Tom Jackman wrote a great piece in the Washington Post on August 2, 2020, Daughter of RFK seeks family heirloom from “Hickory Hill,’ but current owner won’t give it up. Ethel Kennedy, after deciding to sell the estate, told each of her children that they could pick one item from the estate and take it with them.
Kerry Kennedy decided that she wanted a rather large urn planter that adorned the front yard. She eventually planned to move the planter to their famed Hyannis Port compound in Mass.
The new owner refused to let her have it when he took ownership. They both eventually signed an agreement that she could remove the heirloom in 10 years.
Kennedy returned 10 years later and the owner refused to abide by their agreement. He argued that the urn planter had been there prior to the Kennedys and “As a steward of the property’s long and rich history it is my belief the urn should stay with the property.”

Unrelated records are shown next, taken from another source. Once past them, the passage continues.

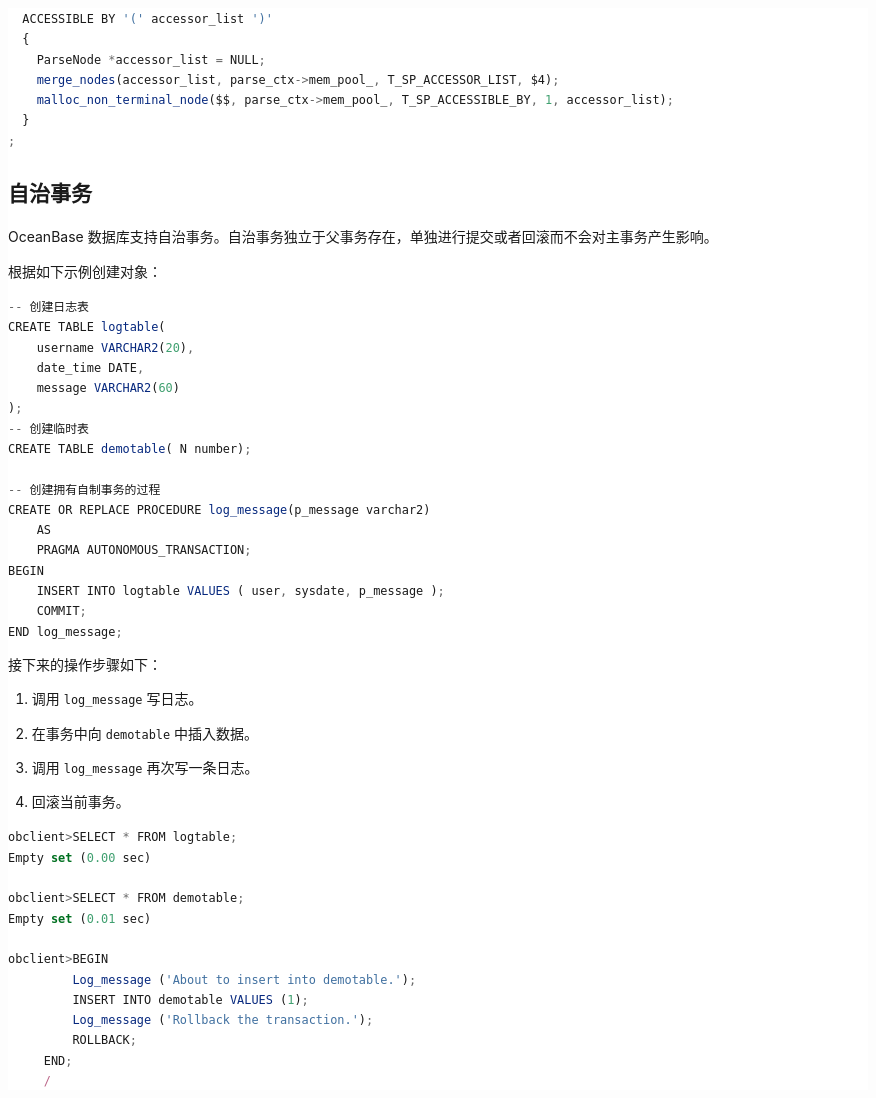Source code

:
 ```javascript
  ACCESSIBLE BY '(' accessor_list ')'
  {
    ParseNode *accessor_list = NULL;
    merge_nodes(accessor_list, parse_ctx->mem_pool_, T_SP_ACCESSOR_LIST, $4);
    malloc_non_terminal_node($$, parse_ctx->mem_pool_, T_SP_ACCESSIBLE_BY, 1, accessor_list);
  }
;
```



自治事务 
-------------------------

OceanBase 数据库支持自治事务。自治事务独立于父事务存在，单独进行提交或者回滚而不会对主事务产生影响。

根据如下示例创建对象：

```javascript
-- 创建日志表
CREATE TABLE logtable(
    username VARCHAR2(20),
    date_time DATE,
    message VARCHAR2(60)
);
-- 创建临时表
CREATE TABLE demotable( N number);

-- 创建拥有自制事务的过程
CREATE OR REPLACE PROCEDURE log_message(p_message varchar2)
    AS
    PRAGMA AUTONOMOUS_TRANSACTION;
BEGIN
    INSERT INTO logtable VALUES ( user, sysdate, p_message );
    COMMIT;
END log_message;
```



接下来的操作步骤如下：

1. 调用 `log_message` 写日志。

   

2. 在事务中向 `demotable` 中插入数据。

   

3. 调用 `log_message` 再次写一条日志。

   

4. 回滚当前事务。

   




```javascript
obclient>SELECT * FROM logtable;
Empty set (0.00 sec)

obclient>SELECT * FROM demotable;
Empty set (0.01 sec)

obclient>BEGIN
         Log_message ('About to insert into demotable.');
         INSERT INTO demotable VALUES (1);
         Log_message ('Rollback the transaction.');
         ROLLBACK;
     END;
     /
```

Kerry Kennedy, obviously upset by the owner’s decision, decided to sue the owner for breach of contract.
I immediately made a connection between this story and an event that occurred when I was in my mid twenties. I was in my third year of medical school and did a psychiatry rotation in a community hospital. I purposely chose this site because one of my mother’s close friends worked there as a psychologist.
I had connected with him after I happened to see his wife at a dry cleaning store that they owned. Despite the 20 years that had gone by, we recognized each other immediately. This led to an emotional dinner where they filled in a lot of details about my parents and their lives before they died.
My mother was buried at a cemetery very close to their house. They hosted the reception afterward and I can recall running around their house as a child would, not really able to comprehend why I was there.
At our dinner the husband told me he worked at this psychiatric hospital which led me to seek him out when I got there. We eventually had lunch together and it somehow came up that he had one of my mother’s paintings in his house.
At the time, the only possessions that I had of my mother’s consisted of photo albums and some slides of her paintings. So I asked him for the painting and he said NO.
I was devastated. I just started bawling, uncontrollably. I had to leave the restaurant and couldn’t even return to my hospital rotation for a few days. I couldn’t comprehend why he would deny something that would have so much meaning to me.
The rest of my psychiatric rotation was a mess. It was just this deep dark hole I couldn’t escape from.
On the last day of my rotation, he brought me into his office and handed me the painting.
The painting now sits in my living room, a constant reminder of my mother and the short time I had with her. Not all the memories are happy but they are all uniquely mine and that is priceless.
I hope the urn planter finds its way to Hyannis Port where it belongs.